Zucchini!
Posted by mapgirl under Dining, Gardening, Groceries, Personal Memory, Uncategorized
[2] Comments
YUM!
Frugal Upstate, a blog I don’t read enough, has a post with suggestions on what to do with extra zucchini. Check it out. I added a comment with a zucchini soup a friend made for me. Very simple very easy stuff. Great if you have a garden full of them!
I love vegetables from the garden. My mom grew them a lot when I was a little girl, but it comes and goes. It’s hard work, but it can be very gratifying. My mom no longer has a formal garden. In fact, she’s a crappy gardener. The flower beds are always a mess and there is no central design principle. She plants what she likes. This includes her veggies.
My mom got it into her head a few years ago that she liked the look of squash blossoms, so she planted some in the side yard. Now she has monster Korean squashes. They’re pale green in color, a web-like pattern of white and green on the skin, with a mild flesh, just like zucchini. I like them, but they are monstrous. Like eggplant-sized. I cut them into disks and basically fry them like a green tomato. Dredge in some flour and egg and fry in oil till tender. Then I dip in soy/sesame/vinegar dipping sauce. (Sorry, the Korean word for it is ‘yang-yum’, but that’s also the word for seasoning, flavoring, or marinade. Not helpful, I know.)

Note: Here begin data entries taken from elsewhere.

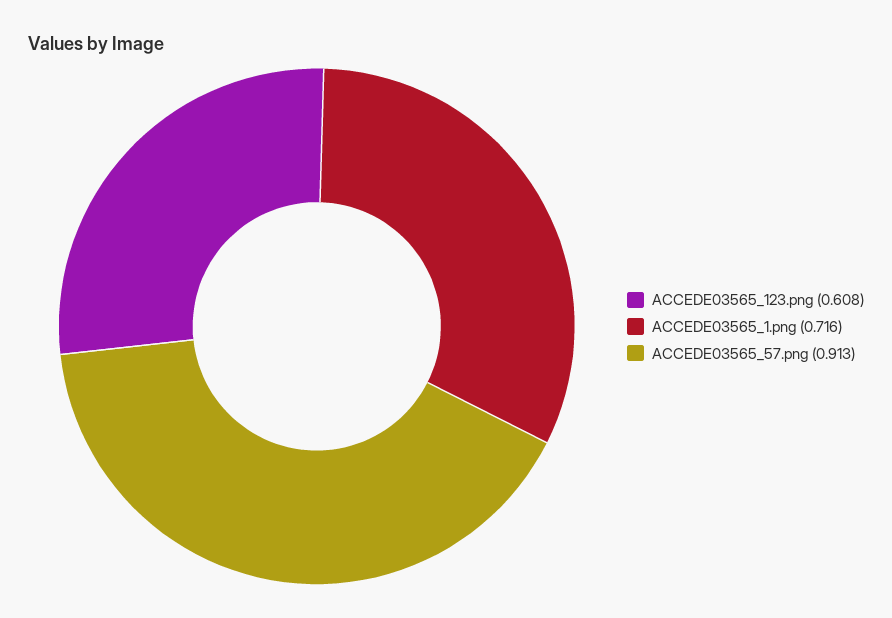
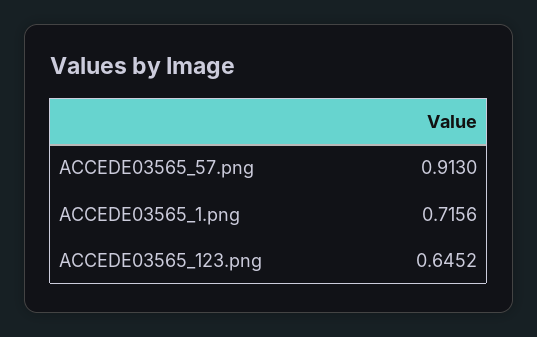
  {
-   "ACCEDE03565_123.png": 0.608,
+   "ACCEDE03565_123.png": 0.6452,
    "ACCEDE03565_1.png": 0.7156,
    "ACCEDE03565_57.png": 0.913
  }

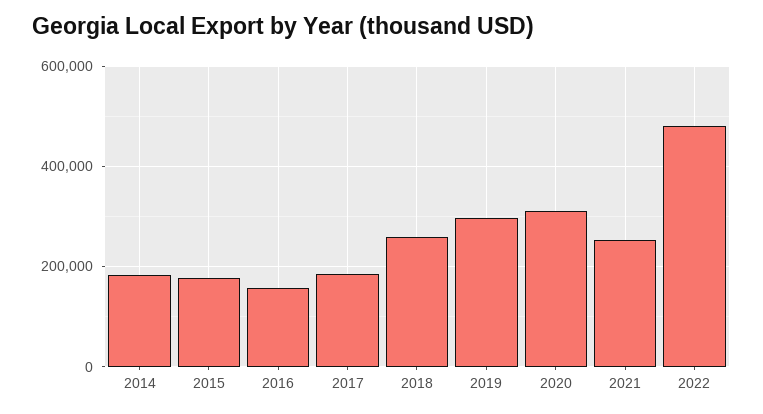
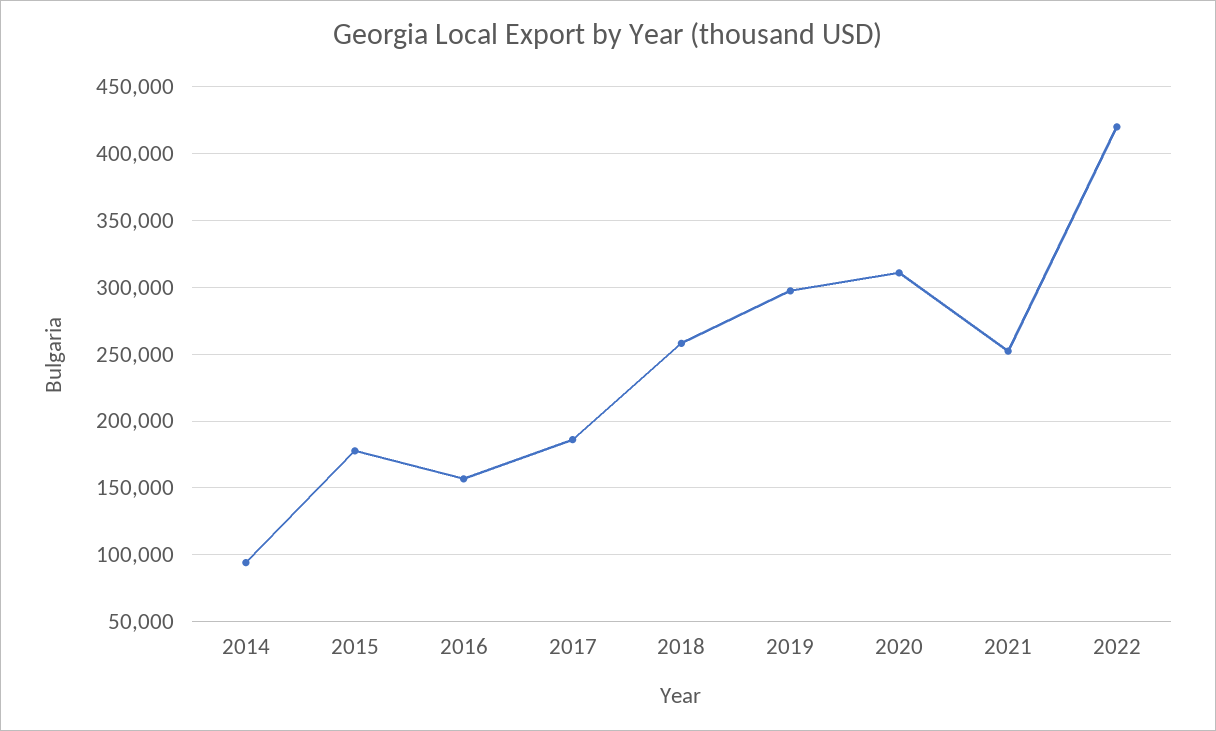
  {
-   "2014": 180000,
+   "2014": 95000,
    "2015": 180000,
    "2016": 155000,
    "2017": 185000,
    "2018": 260000,
    "2019": 295000,
    "2020": 310000,
    "2021": 250000,
-   "2022": 480000
+   "2022": 420000
  }

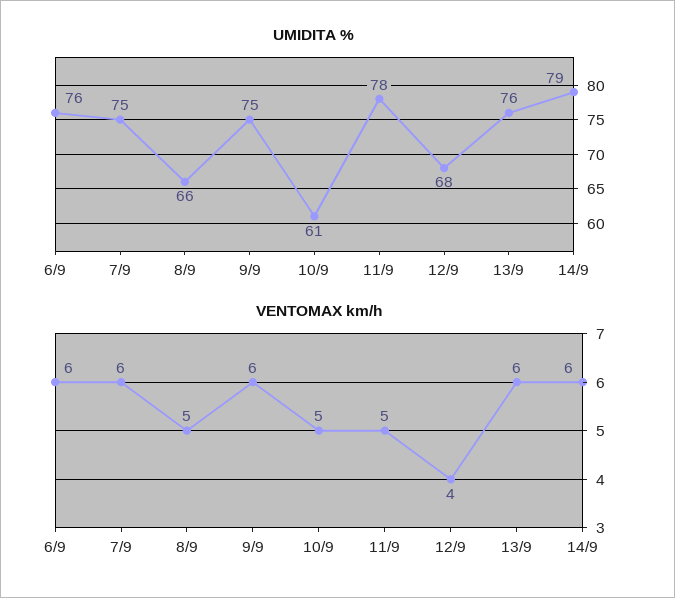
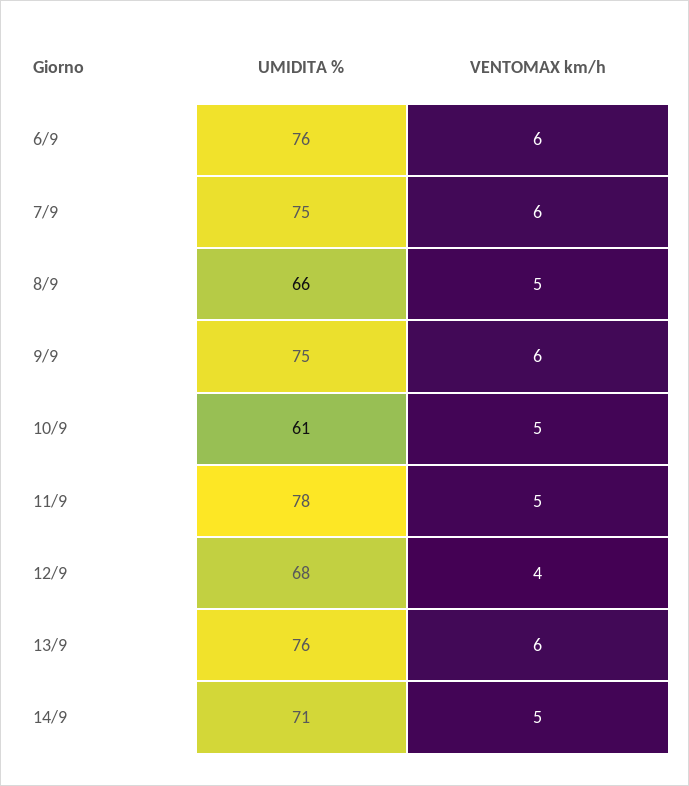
  {
    "UMIDITA %": {
      "6/9": 76,
      "7/9": 75,
      "8/9": 66,
      "9/9": 75,
      "10/9": 61,
      "11/9": 78,
      "12/9": 68,
      "13/9": 76,
-     "14/9": 79
+     "14/9": 71
    },
    "VENTOMAX km/h": {
      "6/9": 6,
      "7/9": 6,
      "8/9": 5,
      "9/9": 6,
      "10/9": 5,
      "11/9": 5,
      "12/9": 4,
      "13/9": 6,
-     "14/9": 6
+     "14/9": 5
    }
  }

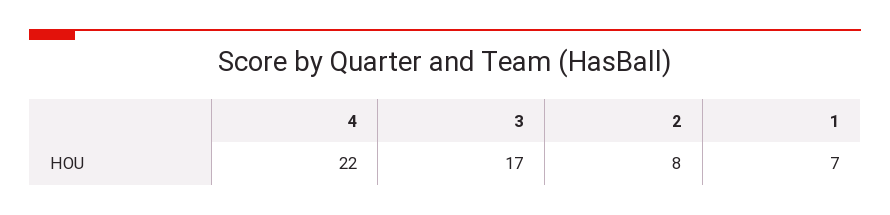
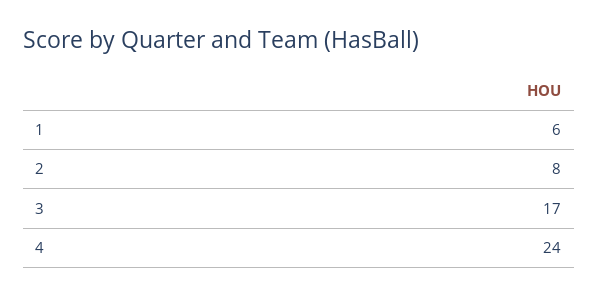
  {
-   "4": 22,
+   "4": 24,
    "3": 17,
    "2": 8,
-   "1": 7
+   "1": 6
  }

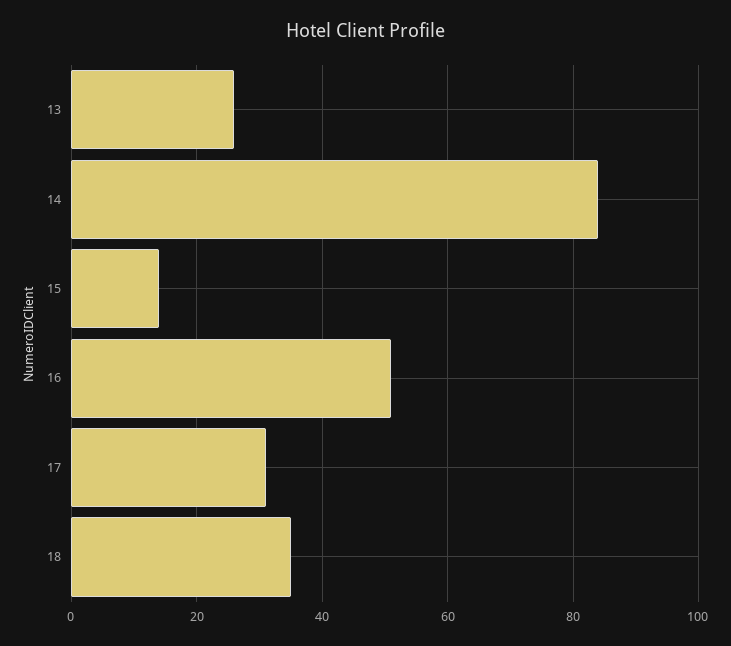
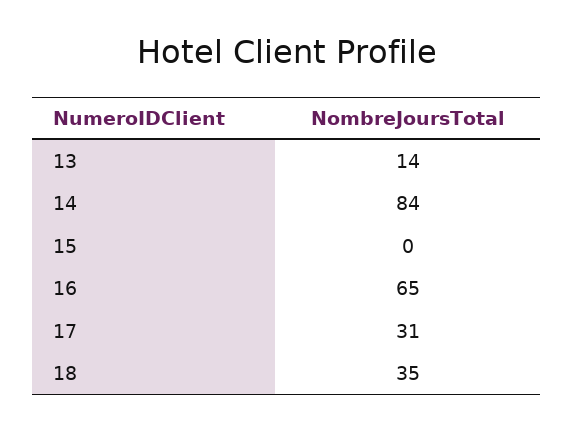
  {
-   "13": 25,
+   "13": 14,
    "14": 84,
-   "15": 15,
+   "15": 0,
-   "16": 50,
+   "16": 65,
    "17": 31,
    "18": 35
  }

Other stuff my mom likes are tomatoes. I personally HATE raw tomato. They’re a weird texture, so I only eat them if they are grape-sized, or else in some other stuff, cut up small, etc. My parents eat them like apples by dipping them in sugar. One year we went to Korea right during the time they needed staking. OOPS. Big mistake. When we got back from our trip, we harvested all the stuff just laying on the ground and quickly cooked it all into bolognese sauce. I froze my share of it and had it on hand for months in college. We still laugh about it. Funny thing is that my mom made pretty good sauce, though she rarely eats Italian food.
Gardening is a great way to save money on produce. One of my friends was trying to get her husband to try the South Beach Diet, but it was a time when they were both out of work. (Recent birth and a layoff.) She told me that it was hard to do the diet because produce was expensive. I agree. It can really bust your budget to buy produce and then throw it out a few days later. It’s why I almost never have veggies in the fridge unless I go to the market and make them the same day.
Some ideas for home gardening:
1) An herb garden. Why pay $2.00 for an enormous bunch of something, when you only need a snip of it here and there? These do well in window boxes. Basil is my favorite, but chives and cilantro work nicely too. I like lavender for the smells.
2) Tomatoes in planters. Move them with the sun if you have to, but they do ok being root-bound in a container. Means you don’t have to prepare an enormous bed for them. If you are in the suburbs, doing this means you can also keep them on your deck, away from deer. Deer will eat them. Yes, they will.
3) Lettuce. The bunnies will eat them though. They say marigolds around them will keep the bunnies out, but they lie. That never worked for us.
4) DON’T plant mint. Seriously. It will take over. Keep it in a pot on a windowsill.
5) Peppers! Often you can grow hot peppers year-round in the house in a pot. There are many kinds, so do some research. Good for garnish and for gifts.
6) Corn. Just for hanging up a scarecrow.
7) Cucumbers. Make your own pickles! Especially with #5. Hot sweet pickles! Yum. My mom gets a finger-sized Korean pickle with which she makes a special kimchee. I miss those. Cutting slits in them and stuffing with red pepper and radish mixtures.
Share cuttings and seeds with friends and neighbors. If someone likes your bounty so much, give them a plant! My mom and our Korean neighbor got some plants this way from friends at church. How I remember picking tall stands of green leaves for my mom to pickle. (Don’t know the English name for them, ‘gge-nip’. Good for wrapping around rice and popping into the mouth. One place says it’s sesame leaf, but I’m not sure. Linguistically though that makes sense.)
What about you? Got a garden memory of fresh summertime food? Gardening a small plot with mom and dad? Heaving sacks of manure onto flowerbeds? (Oops, sorry. Not the bucolic imagery I was shooting for.)
Handy tip: My mom gets the Korean veggie seeds from the Korean market. I don’t know when this started, but that’s where the squash came from. Don’t know the first origin of the cucumbers she planted, but later, the seeds were also from the store.